ASSIGNED TASK =
Number of lines below with the word "likely": state it and write nothing more.

■ ■ ■ ■

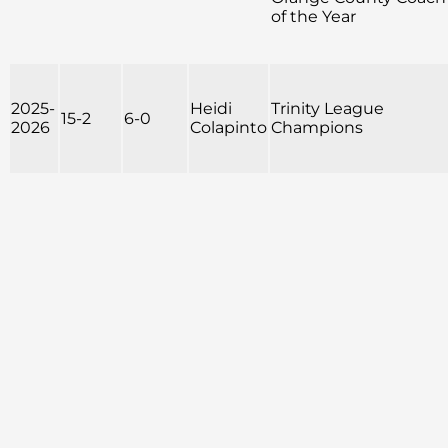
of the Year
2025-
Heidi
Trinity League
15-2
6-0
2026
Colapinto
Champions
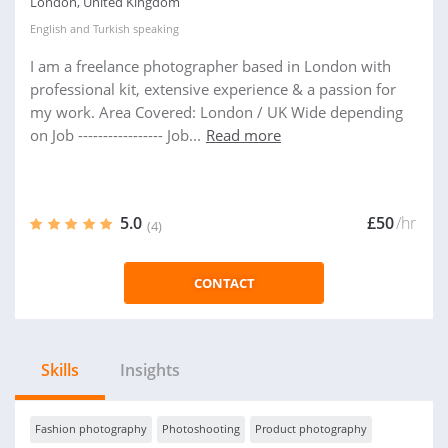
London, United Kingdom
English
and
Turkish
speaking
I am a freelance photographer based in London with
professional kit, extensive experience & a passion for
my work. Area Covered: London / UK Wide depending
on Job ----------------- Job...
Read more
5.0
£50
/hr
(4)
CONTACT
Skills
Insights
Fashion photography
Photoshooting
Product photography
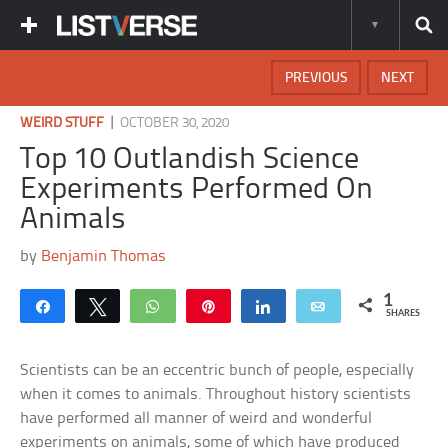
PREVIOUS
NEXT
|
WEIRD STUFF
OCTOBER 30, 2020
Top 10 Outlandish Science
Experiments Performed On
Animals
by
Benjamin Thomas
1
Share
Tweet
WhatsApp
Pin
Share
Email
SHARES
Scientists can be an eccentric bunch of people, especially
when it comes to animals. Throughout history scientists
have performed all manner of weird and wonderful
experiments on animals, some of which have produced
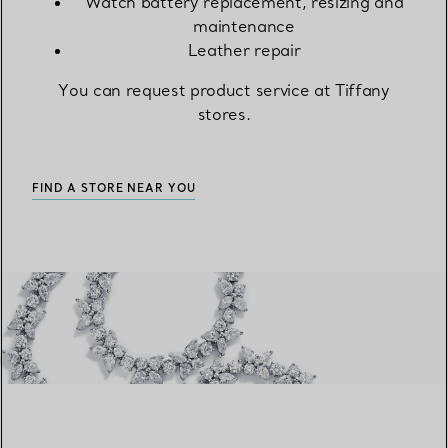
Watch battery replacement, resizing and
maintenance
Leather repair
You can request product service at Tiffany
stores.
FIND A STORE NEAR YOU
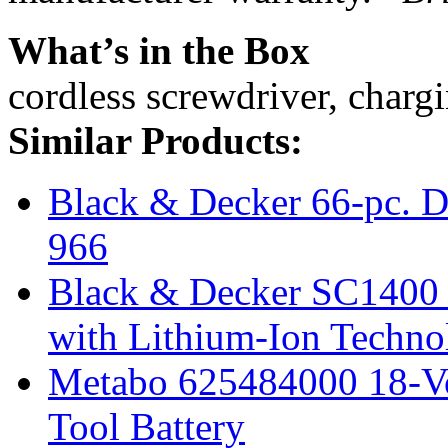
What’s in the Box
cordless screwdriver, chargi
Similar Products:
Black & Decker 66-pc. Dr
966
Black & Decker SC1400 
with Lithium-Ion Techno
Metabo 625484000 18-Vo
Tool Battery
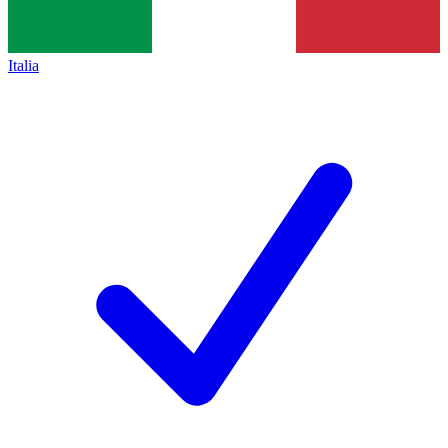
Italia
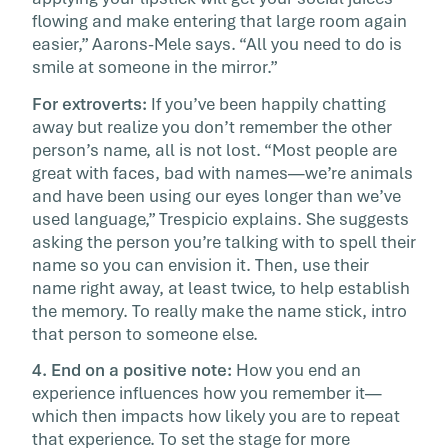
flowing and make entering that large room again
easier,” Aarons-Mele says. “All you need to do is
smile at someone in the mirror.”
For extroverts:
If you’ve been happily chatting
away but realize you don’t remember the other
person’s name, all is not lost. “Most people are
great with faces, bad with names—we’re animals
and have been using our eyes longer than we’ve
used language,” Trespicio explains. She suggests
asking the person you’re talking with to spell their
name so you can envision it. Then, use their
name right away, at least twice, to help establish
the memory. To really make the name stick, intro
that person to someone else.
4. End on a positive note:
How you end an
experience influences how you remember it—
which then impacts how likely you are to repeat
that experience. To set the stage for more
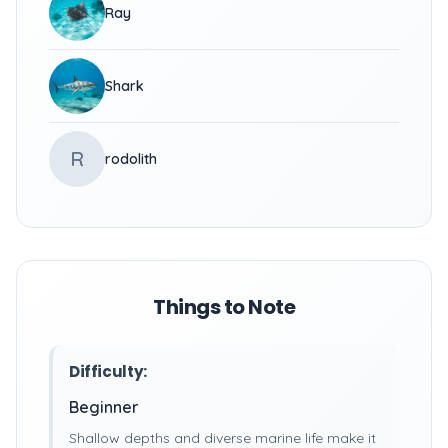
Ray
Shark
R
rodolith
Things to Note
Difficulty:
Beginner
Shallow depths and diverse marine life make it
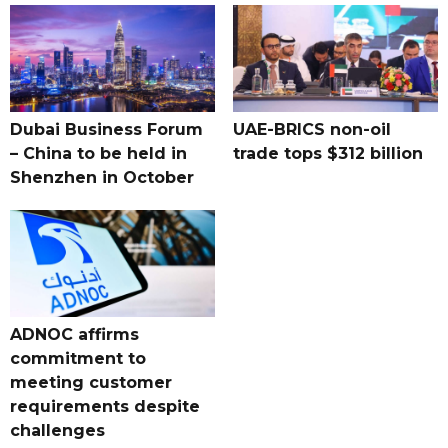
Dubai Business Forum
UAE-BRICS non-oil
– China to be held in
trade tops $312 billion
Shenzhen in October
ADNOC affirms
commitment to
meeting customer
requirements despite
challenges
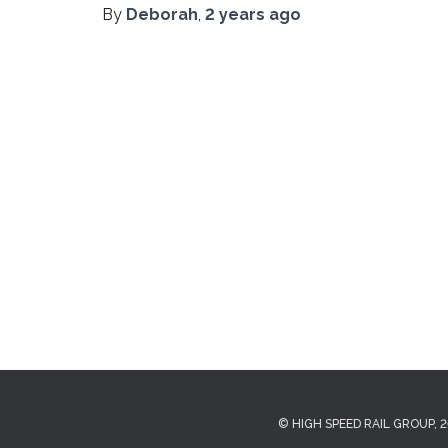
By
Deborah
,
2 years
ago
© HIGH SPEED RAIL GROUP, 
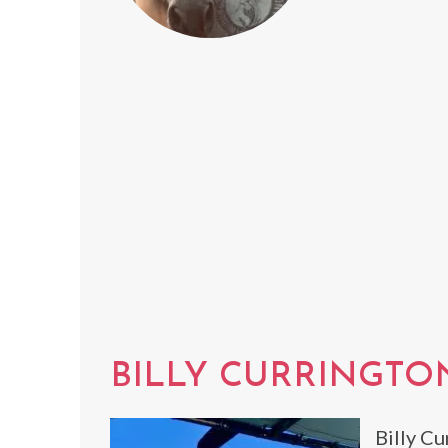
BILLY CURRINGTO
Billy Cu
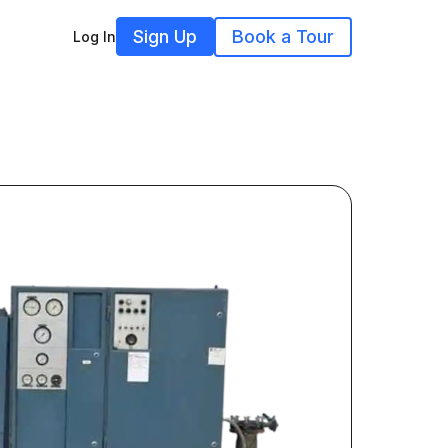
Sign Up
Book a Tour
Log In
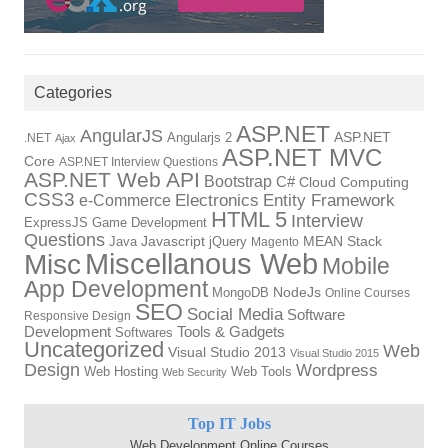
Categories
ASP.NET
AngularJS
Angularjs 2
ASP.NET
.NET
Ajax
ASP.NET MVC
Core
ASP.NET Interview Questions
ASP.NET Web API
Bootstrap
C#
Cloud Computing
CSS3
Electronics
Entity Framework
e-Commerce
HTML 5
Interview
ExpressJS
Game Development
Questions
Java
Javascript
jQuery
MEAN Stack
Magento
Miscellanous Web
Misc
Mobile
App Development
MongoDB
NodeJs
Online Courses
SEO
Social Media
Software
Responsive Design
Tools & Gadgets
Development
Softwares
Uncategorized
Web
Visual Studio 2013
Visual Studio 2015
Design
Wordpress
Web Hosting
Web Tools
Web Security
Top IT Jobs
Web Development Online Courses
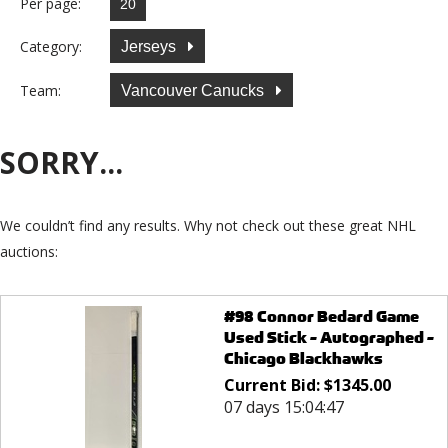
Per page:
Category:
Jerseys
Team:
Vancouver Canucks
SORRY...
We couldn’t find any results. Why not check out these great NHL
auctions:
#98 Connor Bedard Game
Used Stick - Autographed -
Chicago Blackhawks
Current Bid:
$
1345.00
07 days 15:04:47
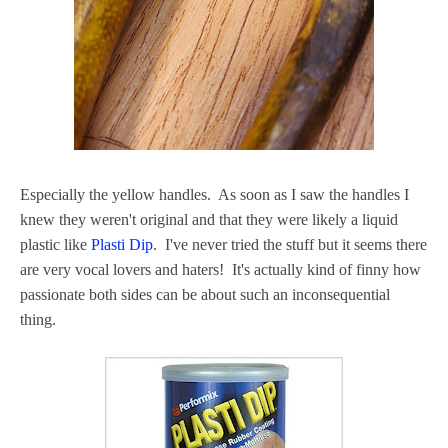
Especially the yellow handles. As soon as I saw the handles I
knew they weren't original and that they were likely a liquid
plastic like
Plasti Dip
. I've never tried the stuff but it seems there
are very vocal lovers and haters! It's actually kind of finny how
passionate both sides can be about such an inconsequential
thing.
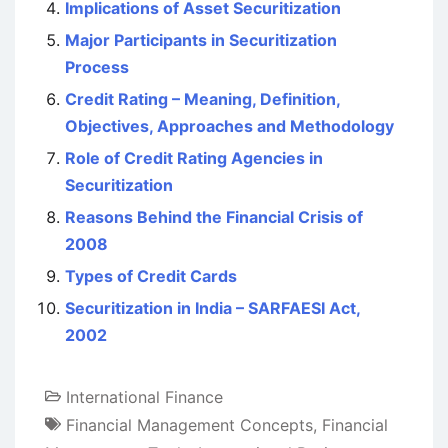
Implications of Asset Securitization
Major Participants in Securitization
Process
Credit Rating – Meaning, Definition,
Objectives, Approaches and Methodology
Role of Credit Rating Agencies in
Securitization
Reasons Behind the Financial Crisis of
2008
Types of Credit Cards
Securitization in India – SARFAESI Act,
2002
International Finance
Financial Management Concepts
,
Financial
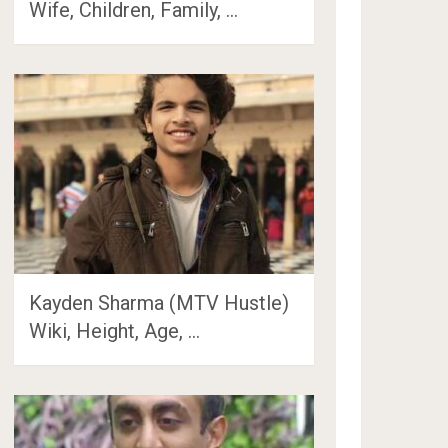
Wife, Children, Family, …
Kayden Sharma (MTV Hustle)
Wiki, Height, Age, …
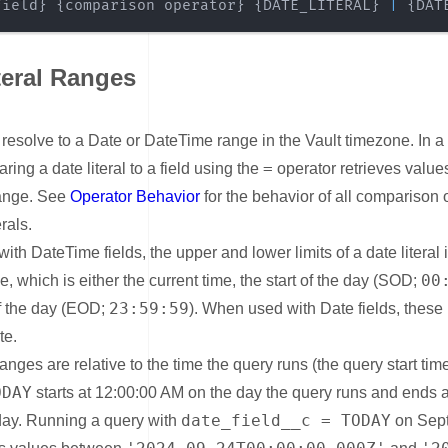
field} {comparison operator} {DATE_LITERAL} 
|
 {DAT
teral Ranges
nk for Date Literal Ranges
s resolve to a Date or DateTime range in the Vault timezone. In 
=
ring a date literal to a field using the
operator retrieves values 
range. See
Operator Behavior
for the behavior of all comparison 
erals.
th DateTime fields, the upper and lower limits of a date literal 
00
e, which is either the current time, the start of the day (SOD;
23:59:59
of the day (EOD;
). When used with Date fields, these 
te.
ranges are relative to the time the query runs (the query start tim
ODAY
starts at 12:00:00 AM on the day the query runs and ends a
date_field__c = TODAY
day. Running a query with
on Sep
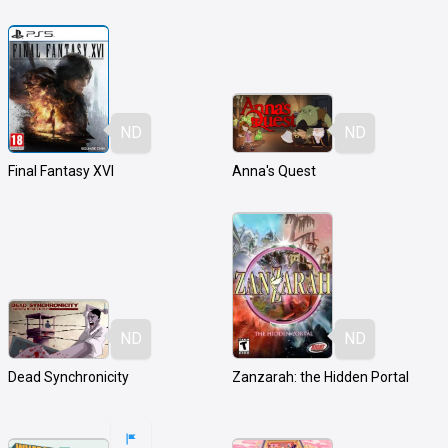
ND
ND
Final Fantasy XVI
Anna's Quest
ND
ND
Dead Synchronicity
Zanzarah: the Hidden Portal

■ ■ ■ ■

WRITTEN SOLUTION =
2